▸ **Try it**
Without the pictures, write out all the lines below exactly as they appear.

▸ **Given information**
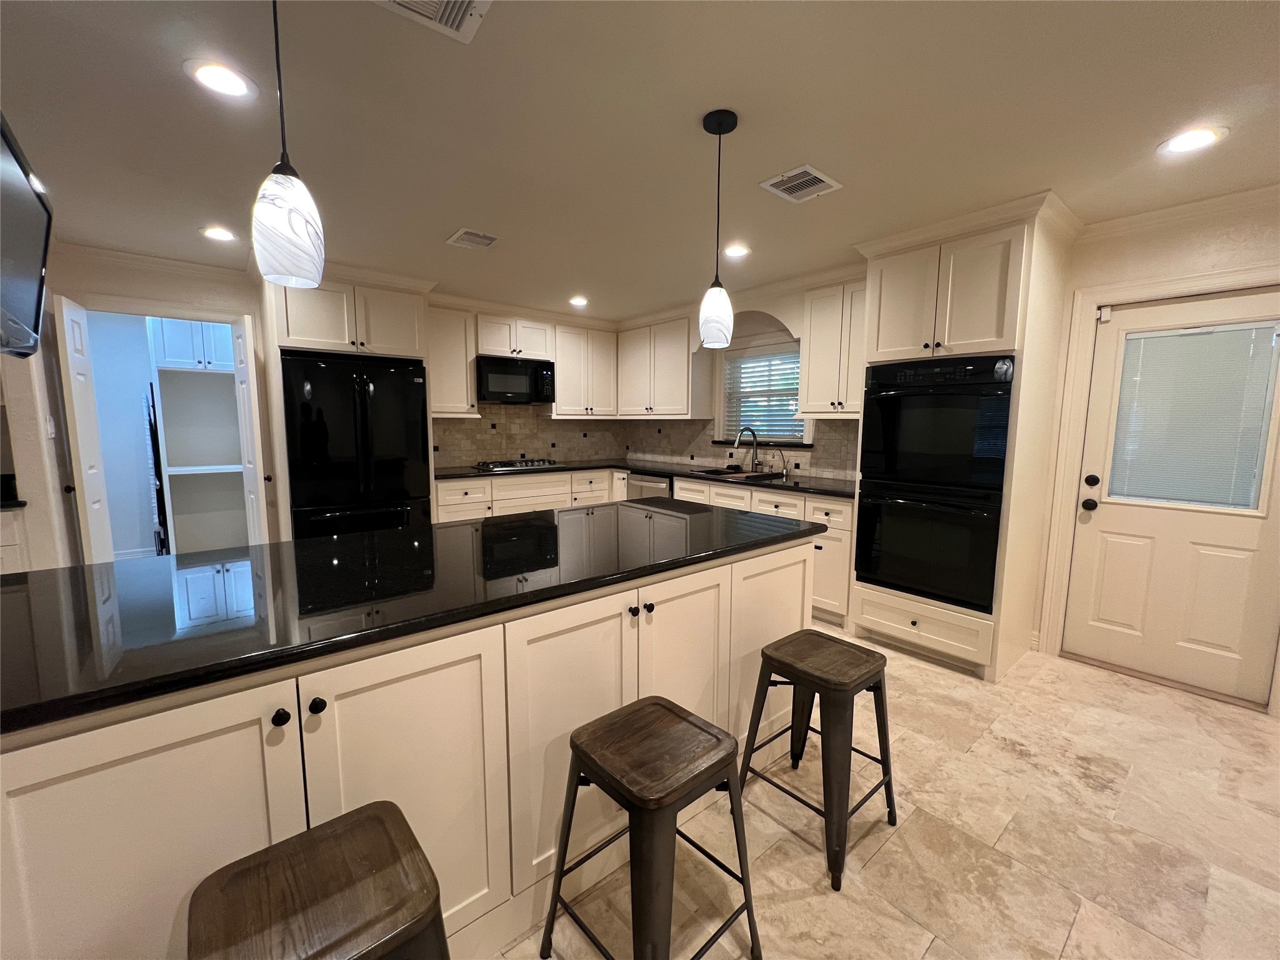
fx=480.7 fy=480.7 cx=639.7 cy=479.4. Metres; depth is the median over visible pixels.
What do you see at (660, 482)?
dishwasher
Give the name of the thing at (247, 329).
pantry door
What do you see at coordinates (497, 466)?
cooktop
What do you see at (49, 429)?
light switch
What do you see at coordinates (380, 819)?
bar stool
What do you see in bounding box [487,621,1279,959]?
floor
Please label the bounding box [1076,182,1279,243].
crown molding
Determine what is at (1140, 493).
door blind
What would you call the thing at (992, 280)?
oven cabinet
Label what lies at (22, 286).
television
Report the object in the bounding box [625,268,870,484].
window wall
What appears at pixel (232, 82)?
recessed light
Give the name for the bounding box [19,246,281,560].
left wall
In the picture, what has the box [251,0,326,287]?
pendant light
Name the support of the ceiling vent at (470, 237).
in the ceiling
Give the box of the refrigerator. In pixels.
[281,350,432,540]
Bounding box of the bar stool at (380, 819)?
[187,800,450,959]
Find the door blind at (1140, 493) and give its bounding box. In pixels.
[1106,320,1279,510]
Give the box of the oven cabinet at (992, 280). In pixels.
[850,193,1078,680]
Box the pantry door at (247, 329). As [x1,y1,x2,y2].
[231,314,267,543]
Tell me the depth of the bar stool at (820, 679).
1.56 m
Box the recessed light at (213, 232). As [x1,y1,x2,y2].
[200,225,237,241]
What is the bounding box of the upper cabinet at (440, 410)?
[426,303,476,417]
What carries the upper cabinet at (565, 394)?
attached to the back wall
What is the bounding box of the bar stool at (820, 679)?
[735,628,897,890]
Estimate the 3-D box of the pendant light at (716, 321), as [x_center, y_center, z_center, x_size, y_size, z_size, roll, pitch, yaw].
[0.287,-0.904,1.777,0.132,0.797,0.132,-5,8,-39]
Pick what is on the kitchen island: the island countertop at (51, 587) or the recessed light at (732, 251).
the island countertop at (51, 587)
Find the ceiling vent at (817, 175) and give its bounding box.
[760,163,843,202]
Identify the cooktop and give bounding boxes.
[472,457,563,471]
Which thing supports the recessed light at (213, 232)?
in the ceiling
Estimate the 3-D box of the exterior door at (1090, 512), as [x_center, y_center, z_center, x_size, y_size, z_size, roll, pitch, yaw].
[2.806,0.081,2.430,0.125,1.978,0.827,-5,8,-39]
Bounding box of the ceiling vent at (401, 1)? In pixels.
[373,0,491,41]
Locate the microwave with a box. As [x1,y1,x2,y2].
[475,355,553,403]
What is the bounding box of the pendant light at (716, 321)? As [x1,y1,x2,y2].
[698,107,738,346]
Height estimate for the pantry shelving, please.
2.363 m
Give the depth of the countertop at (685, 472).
4.13 m
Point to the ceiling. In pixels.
(435, 221)
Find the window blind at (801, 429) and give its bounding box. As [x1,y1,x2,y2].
[722,344,802,439]
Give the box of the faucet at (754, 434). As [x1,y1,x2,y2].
[733,425,761,472]
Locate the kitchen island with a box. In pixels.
[0,528,813,959]
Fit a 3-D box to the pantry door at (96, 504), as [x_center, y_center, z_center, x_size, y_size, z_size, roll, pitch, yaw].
[-3.534,-0.066,3.089,0.102,2.073,0.424,-5,8,-39]
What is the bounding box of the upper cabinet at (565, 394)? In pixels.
[553,321,618,418]
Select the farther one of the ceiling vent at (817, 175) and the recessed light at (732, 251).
the recessed light at (732, 251)
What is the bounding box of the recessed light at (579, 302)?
[568,295,589,306]
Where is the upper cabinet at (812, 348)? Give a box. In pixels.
[799,278,867,418]
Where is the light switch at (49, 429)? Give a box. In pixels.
[44,415,55,438]
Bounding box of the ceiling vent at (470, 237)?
[446,228,500,249]
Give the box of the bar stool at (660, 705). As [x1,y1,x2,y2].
[541,695,764,959]
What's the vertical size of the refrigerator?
1.785 m
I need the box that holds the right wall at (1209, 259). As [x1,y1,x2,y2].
[1030,189,1279,711]
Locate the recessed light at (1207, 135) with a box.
[1158,125,1228,155]
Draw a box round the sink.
[691,466,783,481]
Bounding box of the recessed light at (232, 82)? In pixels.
[183,58,256,98]
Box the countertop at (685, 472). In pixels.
[431,457,853,498]
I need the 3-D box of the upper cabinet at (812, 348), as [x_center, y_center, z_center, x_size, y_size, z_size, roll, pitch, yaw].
[1.514,-0.918,3.459,0.366,0.930,0.610,-5,8,-39]
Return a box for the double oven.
[853,353,1015,615]
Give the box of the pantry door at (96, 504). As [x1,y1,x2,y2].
[54,293,113,563]
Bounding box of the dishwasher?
[625,471,673,500]
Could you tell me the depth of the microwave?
4.50 m
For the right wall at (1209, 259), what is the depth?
2.43 m
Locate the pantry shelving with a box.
[145,318,246,552]
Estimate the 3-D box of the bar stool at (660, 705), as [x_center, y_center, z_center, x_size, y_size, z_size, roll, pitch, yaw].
[0.028,0.917,1.196,0.413,0.612,0.404,-5,8,-39]
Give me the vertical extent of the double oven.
1.321 m
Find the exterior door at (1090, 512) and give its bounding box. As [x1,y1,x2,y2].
[1063,286,1279,708]
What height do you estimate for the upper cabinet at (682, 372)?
0.952 m
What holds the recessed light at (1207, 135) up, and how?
in the ceiling
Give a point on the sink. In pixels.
(719, 474)
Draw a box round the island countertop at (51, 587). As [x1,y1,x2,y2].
[0,498,824,735]
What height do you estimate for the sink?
0.191 m
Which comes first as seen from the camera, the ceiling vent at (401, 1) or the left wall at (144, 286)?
the ceiling vent at (401, 1)
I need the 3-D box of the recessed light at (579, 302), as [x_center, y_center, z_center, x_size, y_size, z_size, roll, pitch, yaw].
[-0.551,-1.599,4.319,0.192,0.012,0.193,-5,8,-39]
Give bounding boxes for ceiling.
[0,0,1279,319]
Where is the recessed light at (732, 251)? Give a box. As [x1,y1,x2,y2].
[722,242,749,257]
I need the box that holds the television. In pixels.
[0,112,53,358]
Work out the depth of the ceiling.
1.75 m
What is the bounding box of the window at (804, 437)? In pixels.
[716,336,806,447]
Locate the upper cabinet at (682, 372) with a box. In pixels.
[615,313,709,418]
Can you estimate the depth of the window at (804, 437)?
4.44 m
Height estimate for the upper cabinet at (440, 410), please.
0.943 m
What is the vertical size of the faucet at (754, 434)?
0.403 m
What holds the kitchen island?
on the floor
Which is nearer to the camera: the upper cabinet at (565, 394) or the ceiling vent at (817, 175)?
the ceiling vent at (817, 175)
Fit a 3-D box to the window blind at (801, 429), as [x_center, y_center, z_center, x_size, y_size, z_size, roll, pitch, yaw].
[1.107,-0.768,4.342,0.049,0.798,0.883,-5,8,-39]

▸ **Written response**
fx=480.7 fy=480.7 cx=639.7 cy=479.4. Metres; depth is the median over visible pixels.
What do you see at (660, 482)?
dishwasher
Give the name of the thing at (247, 329).
pantry door
What do you see at coordinates (497, 466)?
cooktop
What do you see at (49, 429)?
light switch
What do you see at coordinates (380, 819)?
bar stool
What do you see in bounding box [487,621,1279,959]?
floor
Please label the bounding box [1076,182,1279,243].
crown molding
Determine what is at (1140, 493).
door blind
What would you call the thing at (992, 280)?
oven cabinet
Label what lies at (22, 286).
television
Report the object in the bounding box [625,268,870,484].
window wall
What appears at pixel (232, 82)?
recessed light
Give the name for the bounding box [19,246,281,560].
left wall
In the picture, what has the box [251,0,326,287]?
pendant light
Name the support of the ceiling vent at (470, 237).
in the ceiling
Give the box of the refrigerator. In pixels.
[281,350,432,540]
Bounding box of the bar stool at (380, 819)?
[187,800,450,959]
Find the door blind at (1140, 493) and give its bounding box. In pixels.
[1106,320,1279,510]
Give the box of the oven cabinet at (992, 280). In pixels.
[850,193,1078,680]
Box the pantry door at (247, 329). As [x1,y1,x2,y2].
[231,314,267,543]
Tell me the depth of the bar stool at (820, 679).
1.56 m
Box the recessed light at (213, 232). As [x1,y1,x2,y2].
[200,225,237,241]
What is the bounding box of the upper cabinet at (440, 410)?
[426,303,476,417]
What carries the upper cabinet at (565, 394)?
attached to the back wall
What is the bounding box of the bar stool at (820, 679)?
[735,628,897,890]
Estimate the 3-D box of the pendant light at (716, 321), as [x_center, y_center, z_center, x_size, y_size, z_size, roll, pitch, yaw].
[0.287,-0.904,1.777,0.132,0.797,0.132,-5,8,-39]
Pick what is on the kitchen island: the island countertop at (51, 587) or the recessed light at (732, 251).
the island countertop at (51, 587)
Find the ceiling vent at (817, 175) and give its bounding box.
[760,163,843,202]
Identify the cooktop and give bounding boxes.
[472,457,563,471]
Which thing supports the recessed light at (213, 232)?
in the ceiling
Estimate the 3-D box of the exterior door at (1090, 512), as [x_center, y_center, z_center, x_size, y_size, z_size, roll, pitch, yaw].
[2.806,0.081,2.430,0.125,1.978,0.827,-5,8,-39]
Bounding box of the ceiling vent at (401, 1)? In pixels.
[373,0,491,41]
Locate the microwave with a box. As [x1,y1,x2,y2].
[475,355,553,403]
What is the bounding box of the pendant light at (716, 321)? As [x1,y1,x2,y2].
[698,107,738,346]
Height estimate for the pantry shelving, please.
2.363 m
Give the depth of the countertop at (685, 472).
4.13 m
Point to the ceiling. In pixels.
(435, 221)
Find the window blind at (801, 429) and give its bounding box. As [x1,y1,x2,y2].
[722,344,802,439]
Give the box of the faucet at (754, 434). As [x1,y1,x2,y2].
[733,425,761,472]
Locate the kitchen island with a box. In pixels.
[0,528,813,959]
Fit a 3-D box to the pantry door at (96, 504), as [x_center, y_center, z_center, x_size, y_size, z_size, roll, pitch, yaw].
[-3.534,-0.066,3.089,0.102,2.073,0.424,-5,8,-39]
What is the bounding box of the upper cabinet at (565, 394)? In pixels.
[553,321,618,418]
Select the farther one of the ceiling vent at (817, 175) and the recessed light at (732, 251).
the recessed light at (732, 251)
What is the bounding box of the recessed light at (579, 302)?
[568,295,589,306]
Where is the upper cabinet at (812, 348)? Give a box. In pixels.
[799,278,867,418]
Where is the light switch at (49, 429)? Give a box. In pixels.
[44,415,55,438]
Bounding box of the ceiling vent at (470, 237)?
[446,228,500,249]
Give the box of the bar stool at (660, 705). As [x1,y1,x2,y2].
[541,695,764,959]
What's the vertical size of the refrigerator?
1.785 m
I need the box that holds the right wall at (1209, 259). As [x1,y1,x2,y2].
[1030,189,1279,711]
Locate the recessed light at (1207, 135) with a box.
[1158,125,1228,155]
Draw a box round the sink.
[691,466,783,481]
Bounding box of the recessed light at (232, 82)? In pixels.
[183,58,256,98]
Box the countertop at (685, 472). In pixels.
[431,457,853,498]
I need the 3-D box of the upper cabinet at (812, 348), as [x_center, y_center, z_center, x_size, y_size, z_size, roll, pitch, yaw].
[1.514,-0.918,3.459,0.366,0.930,0.610,-5,8,-39]
Return a box for the double oven.
[853,353,1015,615]
Give the box of the pantry door at (96, 504). As [x1,y1,x2,y2].
[54,293,113,563]
Bounding box of the dishwasher?
[625,471,673,500]
Could you tell me the depth of the microwave?
4.50 m
For the right wall at (1209, 259), what is the depth?
2.43 m
Locate the pantry shelving with a box.
[145,318,246,552]
Estimate the 3-D box of the bar stool at (660, 705), as [x_center, y_center, z_center, x_size, y_size, z_size, roll, pitch, yaw].
[0.028,0.917,1.196,0.413,0.612,0.404,-5,8,-39]
Give me the vertical extent of the double oven.
1.321 m
Find the exterior door at (1090, 512) and give its bounding box. As [x1,y1,x2,y2].
[1063,286,1279,708]
What height do you estimate for the upper cabinet at (682, 372)?
0.952 m
What holds the recessed light at (1207, 135) up, and how?
in the ceiling
Give a point on the sink. In pixels.
(719, 474)
Draw a box round the island countertop at (51, 587). As [x1,y1,x2,y2].
[0,498,824,735]
What height do you estimate for the sink?
0.191 m
Which comes first as seen from the camera, the ceiling vent at (401, 1) or the left wall at (144, 286)?
the ceiling vent at (401, 1)
I need the 3-D box of the recessed light at (579, 302), as [x_center, y_center, z_center, x_size, y_size, z_size, roll, pitch, yaw].
[-0.551,-1.599,4.319,0.192,0.012,0.193,-5,8,-39]
Give bounding boxes for ceiling.
[0,0,1279,319]
Where is the recessed light at (732, 251)? Give a box. As [x1,y1,x2,y2].
[722,242,749,257]
I need the box that holds the television. In pixels.
[0,112,53,358]
Work out the depth of the ceiling.
1.75 m
What is the bounding box of the window at (804, 437)? In pixels.
[716,336,806,447]
Locate the upper cabinet at (682, 372) with a box. In pixels.
[615,313,709,418]
Can you estimate the depth of the window at (804, 437)?
4.44 m
Height estimate for the upper cabinet at (440, 410), please.
0.943 m
What is the vertical size of the faucet at (754, 434)?
0.403 m
What holds the kitchen island?
on the floor
Which is nearer to the camera: the upper cabinet at (565, 394) or the ceiling vent at (817, 175)?
the ceiling vent at (817, 175)
Fit a 3-D box to the window blind at (801, 429), as [x_center, y_center, z_center, x_size, y_size, z_size, roll, pitch, yaw].
[1.107,-0.768,4.342,0.049,0.798,0.883,-5,8,-39]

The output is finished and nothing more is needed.